[Tasks for this exercise]
1. In the passage about trainer Frankel, rewrite the text between "Owners such as" and "through the 1970’s.", inclusive, substituting "Clients" for "Owners".
2. According to the passage about trainer Frankel, how many wins does he have at Santa Anita, and where does that total place him on the track's all-time trainer's list?
3. Decide whether each statement agrees with the passage about trainer Frankel, answering yes or no and quoting the words that settle it: (a) Frankel was born in Brooklyn, New York. (b) Fleet Grounded was a chestnut foal of 1968. (c) Frankel ranks first all-time in Santa Anita stakes victories.
***** Passage provided
Frankel, who was born July 9, 1941, in Brooklyn, New York, passed away at his home in Pacific Palisades Monday morning at 3 a.m.

Frankel began his career as a hotwalker on the backstretches of Belmont Park and Aqueduct in mid ‘60s and took out his first trainer’s license in New York in 1996. He shifted his base of operation to Southern California full-time in 1972 and quickly established an all-time single meet win record at Hollywood Park of 60 victories – it would be the first of 30 Southern California training titles.

“Brash Bobby”, as he was known then on account of his often acerbic demeanor, built his stable and reputation with a legendary ability to claim and sell horses at seemingly the right time, every time. Frankel’s early California claims included hard-hitting geldings such as Pataha Prince, Baitman, Barometer and Lakeside Trail, all of whom ascended the class ladder and became stakes winners.

Owners such as Marion R. Frankel (no relation), Martin Ritt, Meryl Ann Tanz and Albert Sultan helped to keep his stable flush with new stock through the 1970’s.

Through the years, Frankel consistently rated Fleet Grounded, a consistent, hard-trying gelding who entered and re-entered the Frankel barn via claim several times through the ‘70s, as one of his all-time favorite trainees. A gray foal of 1968, Fleet Grounded ran from his 3-year-old year to age 11, starting 117 times, winning 25 races and compiling $209,864 in earnings.

With 917 wins, Frankel ranks first on Santa Anita’s all-time trainer’s list, directly in front of such luminaries as Charlie Whittingham and Ron McAnally. Frankel won five Santa Anita training titles, beginning in 1974-75, and again in ’76-’77, ’78-’79, ’80-’81 and 1981-’82.

Frankel ranks second all-time in Santa Anita stakes victories, with 146, behind Whittingham’s 204. Whittingham passed away in 1999.

Frankel’s stable transitioned from primarily claiming stock to grade one talent in the 1980’s, with the help of well-heeled clients such as Edmund Gann, Jerry Moss, Bert Firestone and Stavros Niarchos.
**********
***** Data
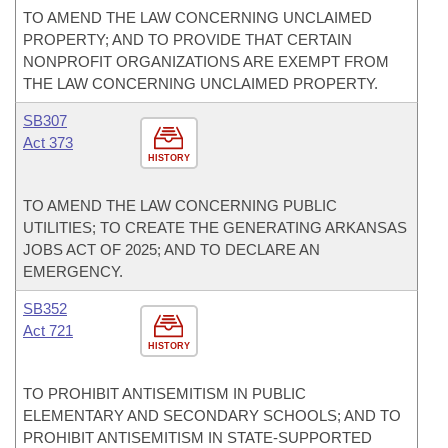
TO AMEND THE LAW CONCERNING UNCLAIMED
PROPERTY; AND TO PROVIDE THAT CERTAIN
NONPROFIT ORGANIZATIONS ARE EXEMPT FROM
THE LAW CONCERNING UNCLAIMED PROPERTY.
SB307
Act 373
HISTORY
TO AMEND THE LAW CONCERNING PUBLIC
UTILITIES; TO CREATE THE GENERATING ARKANSAS
JOBS ACT OF 2025; AND TO DECLARE AN
EMERGENCY.
SB352
Act 721
HISTORY
TO PROHIBIT ANTISEMITISM IN PUBLIC
ELEMENTARY AND SECONDARY SCHOOLS; AND TO
PROHIBIT ANTISEMITISM IN STATE-SUPPORTED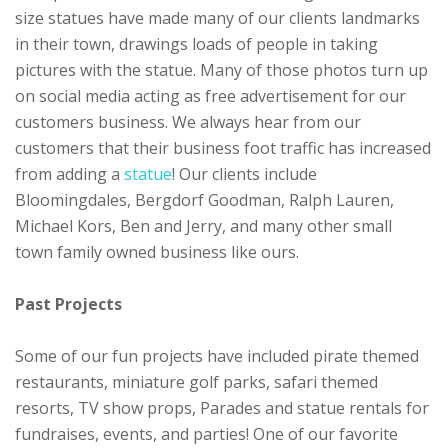
size statues have made many of our clients landmarks
in their town, drawings loads of people in taking
pictures with the statue. Many of those photos turn up
on social media acting as free advertisement for our
customers business. We always hear from our
customers that their business foot traffic has increased
from adding a
statue
! Our clients include
Bloomingdales, Bergdorf Goodman, Ralph Lauren,
Michael Kors, Ben and Jerry, and many other small
town family owned business like ours.
Past Projects
Some of our fun projects have included pirate themed
restaurants, miniature golf parks, safari themed
resorts, TV show props, Parades and statue rentals for
fundraises, events, and parties! One of our favorite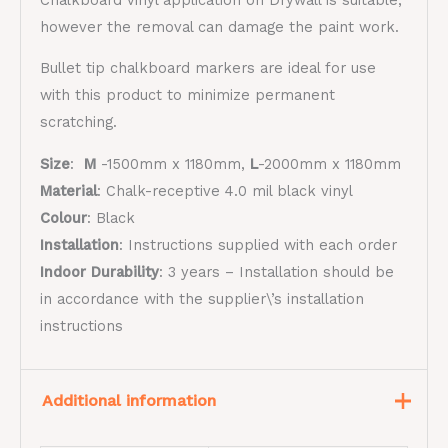
however the removal can damage the paint work.
Bullet tip chalkboard markers are ideal for use
with this product to minimize permanent
scratching.
Size
:
M
-1500mm x 1180mm,
L
-2000mm x 1180mm
Material
:
​Chalk-receptive 4.0 mil black vinyl​
Colour
: Black
Installation
: Instructions supplied with each order
Indoor Durability
:
3 years – Installation should be
in accordance with the supplier\’s installation
instructions
Additional information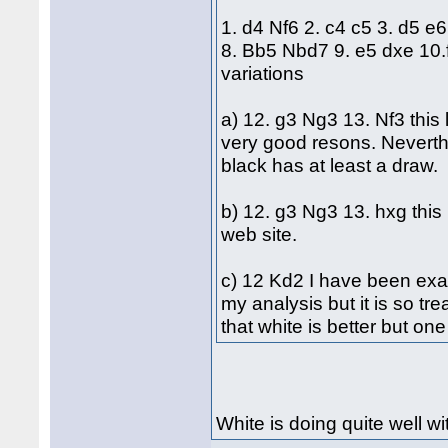
1. d4 Nf6 2. c4 c5 3. d5 e
8. Bb5 Nbd7 9. e5 dxe 10
variations
a) 12. g3 Ng3 13. Nf3 this
very good resons. Neverth
black has at least a draw.
b) 12. g3 Ng3 13. hxg this 
web site.
c) 12 Kd2 I have been exami
my analysis but it is so tr
that white is better but on
White is doing quite well wit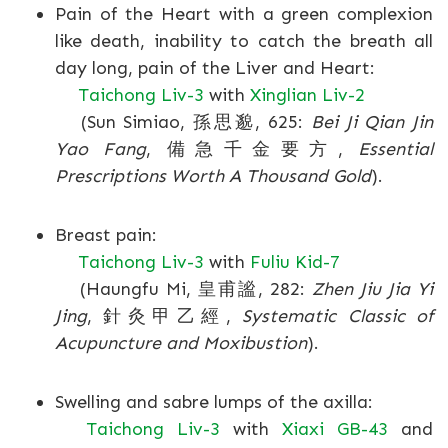
Pain of the Heart with a green complexion
like death, inability to catch the breath all
day long, pain of the Liver and Heart:
Taichong Liv-3
with
Xinglian Liv-2
(Sun Simiao, 孫思邈, 625:
Bei Ji Qian Jin
Yao Fang
, 備急千金要方,
Essential
Prescriptions Worth A Thousand Gold
).
Breast pain:
Taichong Liv-3
with
Fuliu Kid-7
(Haungfu Mi, 皇甫謐, 282:
Zhen Jiu Jia Yi
Jing
, 針灸甲乙經,
Systematic Classic of
Acupuncture and Moxibustion
).
Swelling and sabre lumps of the axilla:
Taichong Liv-3
with
Xiaxi GB-43
and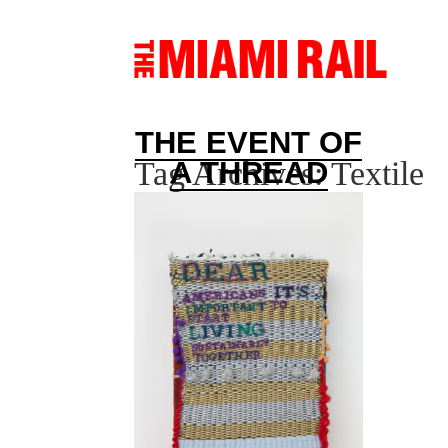
THE EVENT OF
Tag Archives:
Textile
A THREAD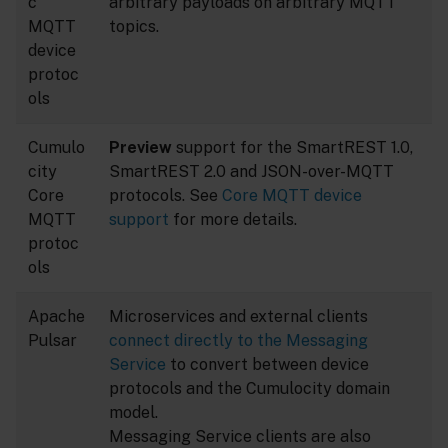
c
arbitrary payloads on arbitrary MQTT
MQTT
topics.
device
protoc
ols
Cumulo
Preview
support for the SmartREST 1.0,
city
SmartREST 2.0 and JSON-over-MQTT
Core
protocols. See
Core MQTT device
MQTT
support
for more details.
protoc
ols
Apache
Microservices and external clients
Pulsar
connect directly to the Messaging
Service
to convert between device
protocols and the Cumulocity domain
model.
Messaging Service clients are also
**********
[Answers]
1.
Clients such as Marion R. Frankel (no relation), Martin Ritt, Meryl Ann Tanz and Albert Sultan helped to keep his stable flush with new stock through the 1970’s.

2. He has 917 wins, which ranks him first on Santa Anita's all-time trainer's list.

3.
(a) Yes: "born July 9, 1941, in Brooklyn, New York"
(b) No: "A gray foal of 1968"
(c) No: "Frankel ranks second all-time in Santa Anita stakes victories, with 146, behind Whittingham’s 204."